- TEXT SECTION -
Yet the opposite path, one of war and destruction, can continue to haunt the Obama administration and defile M.L.King's real legacy. For those labelled "terrorists," Obama appears willing to inflict more devastation, whether in Afghanistan or on some other battleground of America's (or Israel's) choosing, regardless of whether or not collateral damage--dead kids--is involved. [By the way, Rice signed a last-minute agreement with Israel to use American intelligence and manpower to stop the rearmament of Hamas. See this excellent article on Gaza and Obama by Arthur Silber.]

To stop the tide of militarism released by 9/11, a more thorough inquiry could dispel the notions that 1) that al Qaeda acted alone, without the cooperation of any foreign government and 2) our government didn't know the attacks were coming. As unpalatable as these conclusions might seem, they are part of a drive to determine the fundamental truth, which King would have demanded, especially if 9/11 was the causus bellum for so much blood-letting.

- TASK INSTRUCTIONS -
1. In the passage on Obama and King's legacy, what agreement did Rice sign with Israel?
2. Carry the passage on Obama and King's legacy forward from its final sentence.

- SUPPLIED MATERIAL -
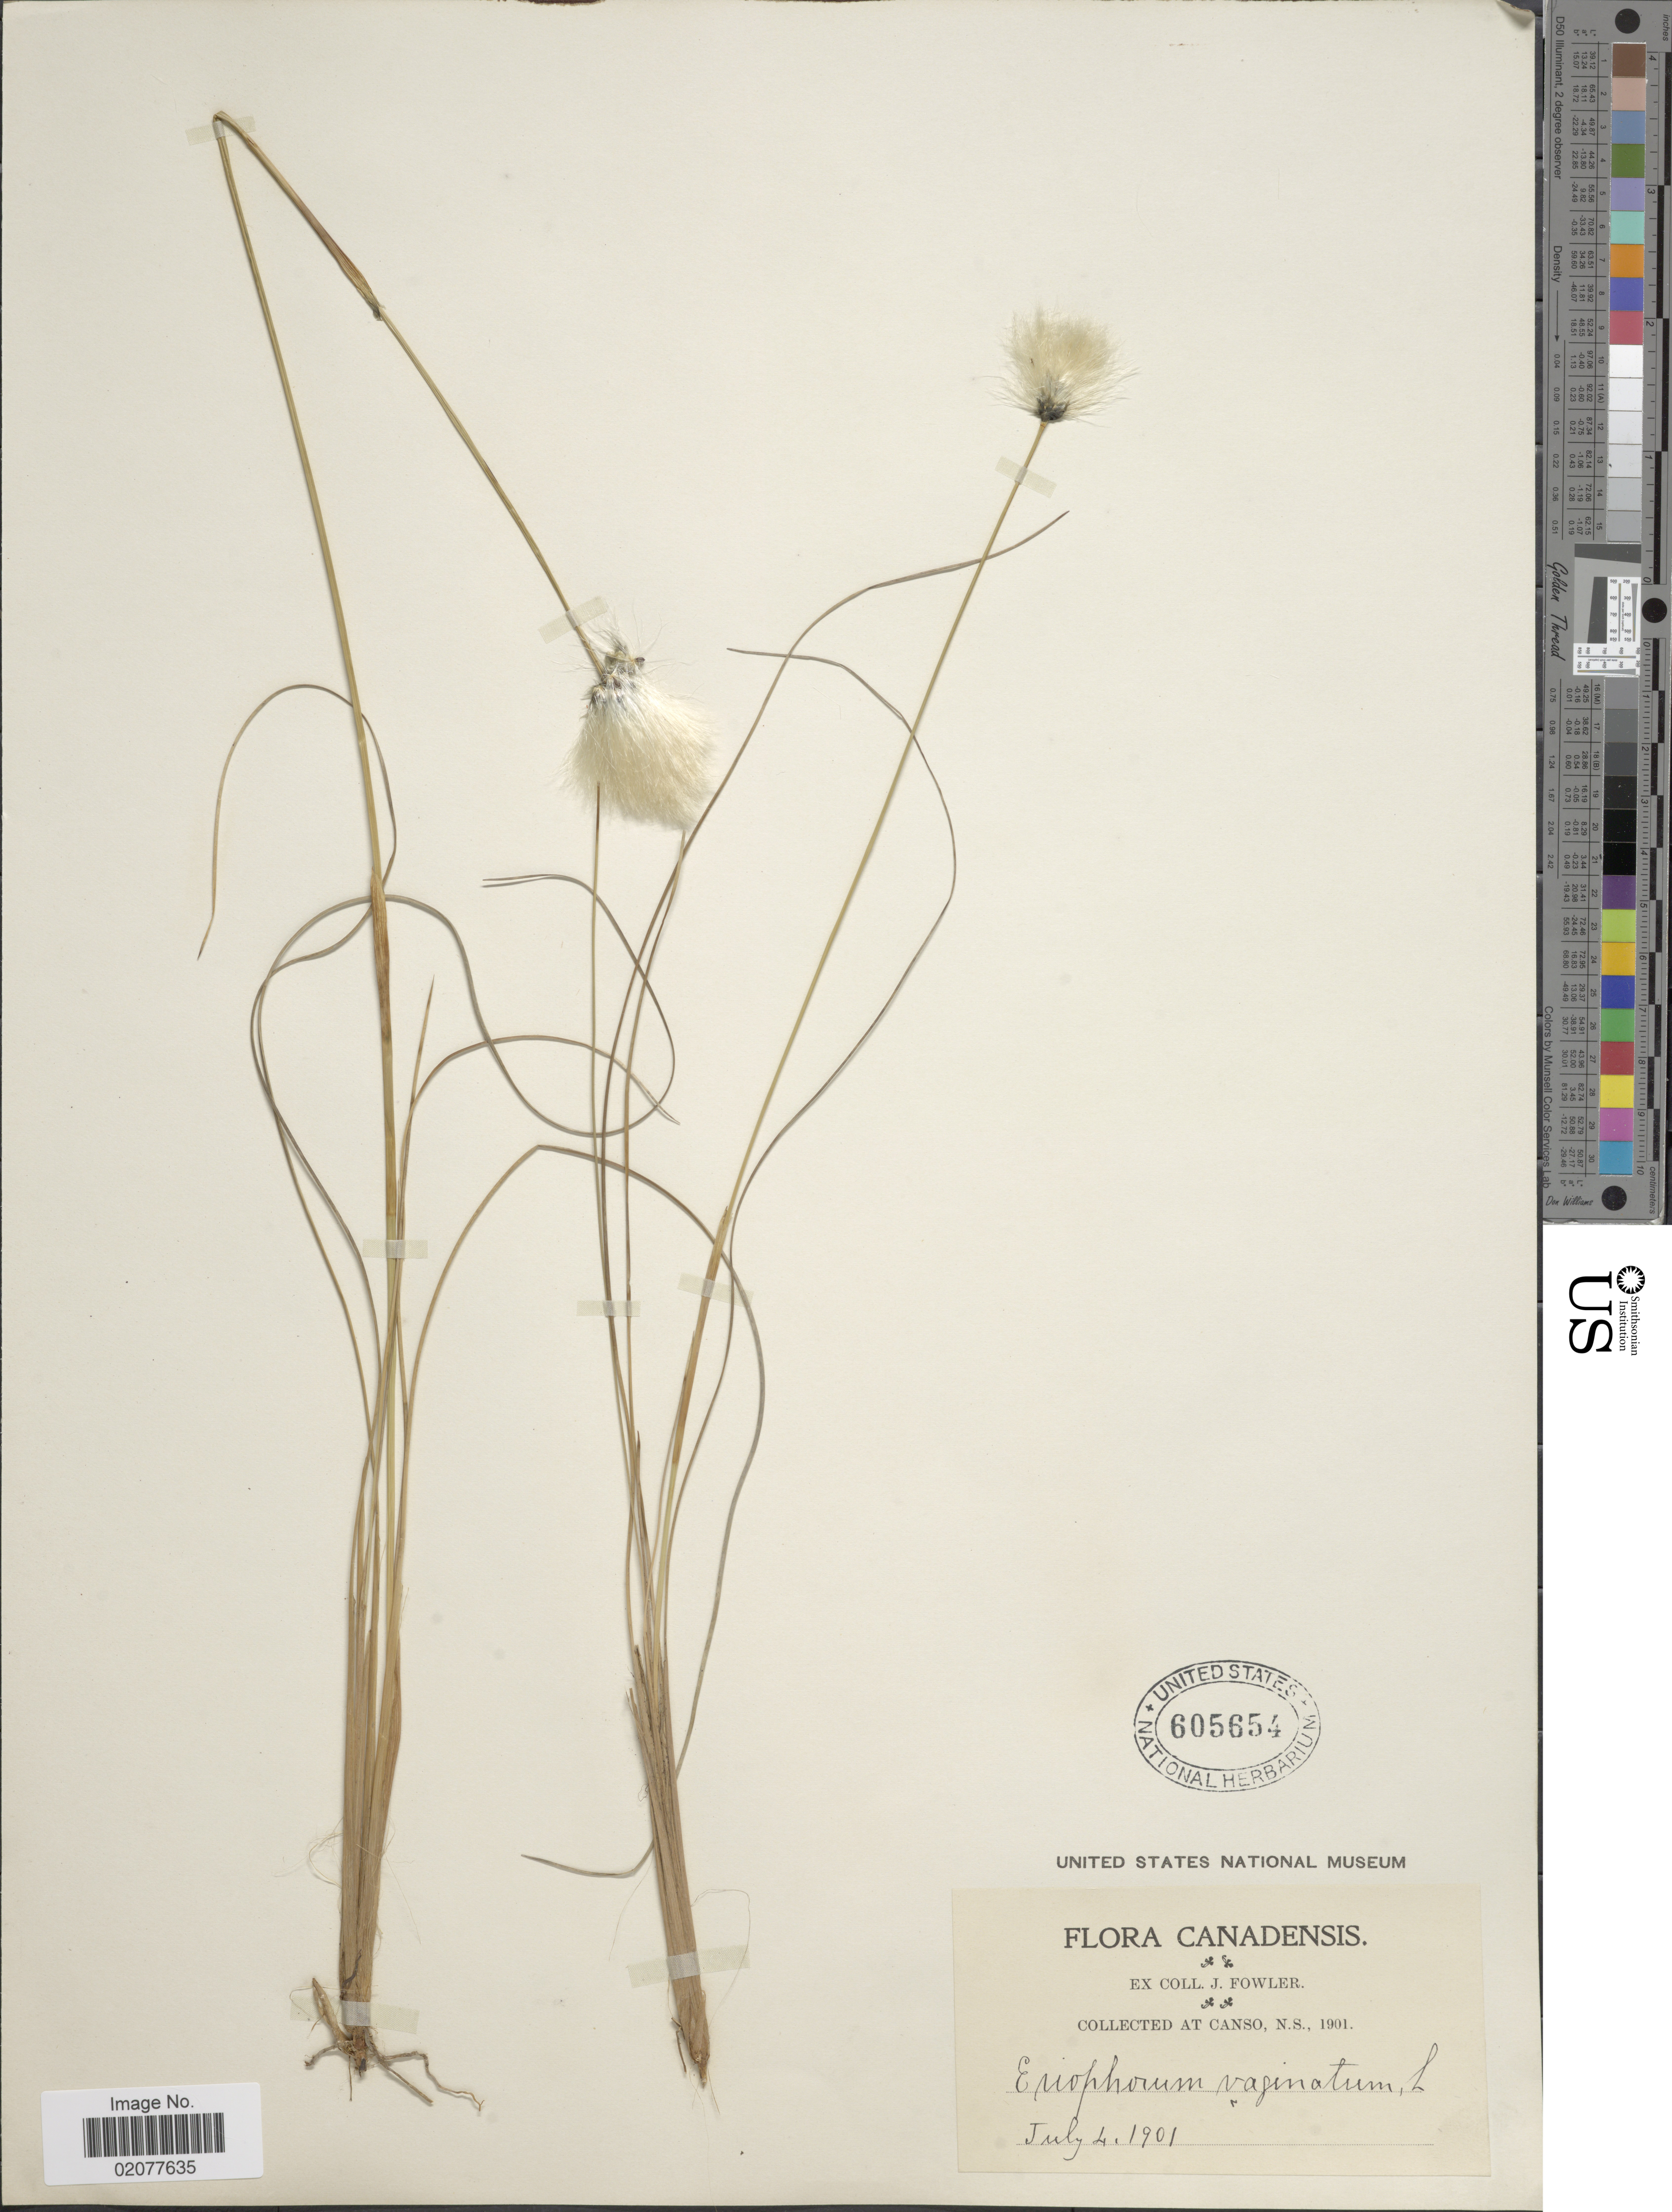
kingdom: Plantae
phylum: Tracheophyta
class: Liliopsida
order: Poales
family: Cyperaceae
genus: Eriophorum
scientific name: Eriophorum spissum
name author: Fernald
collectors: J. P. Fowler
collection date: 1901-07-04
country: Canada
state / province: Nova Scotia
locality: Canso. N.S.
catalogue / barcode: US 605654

- RESPONSES PER TASK -
1. A last-minute agreement to use American intelligence and manpower to stop the rearmament of Hamas.

2.
Perhaps in isolating the event from its Official Explanation, Obama will see that the knee-jerk response to 9/11 had little to do with preventing another 9/11 and was all about Caspian oil and a second term. In adopting King's positions, and confronting the Official Explanation with an inquiry of truth, the world might be spared untold suffering as American-built bombs drop and missiles fly throughout the Mideast.

Sorry to sound the grinch on such a historic day but I'm finding it hard to see what will change largely because I keep thinking of what won't change. In foreign policy these include:
1) ongoing occupation of at least one nation--Afghanistan--in Asia.
2) continuing meddling in the affairs of Pakistan, Iran, and Iraq
3) unconditional support for Israel's actions, no matter now egregious or unpopular

Gaza brings to light just how powerful the Lobby is in America. In his campaign speech before AIPAC during the summer, Obama more or less said he'd do whatever he could to help Israel, including a military confrontation with Iran. Much of this talk was likely political posturing, as Jews contribute huge sums to Democratic candidates. Still I don't know how Obama can achieve any foreign policy successes if his policies continue unchanged from his predecessors. Iran became such a target on the campaign trail that a real war between Israel and that state could bog us down for years, and consume the great majority of our resources and the skills and attention of our leaders.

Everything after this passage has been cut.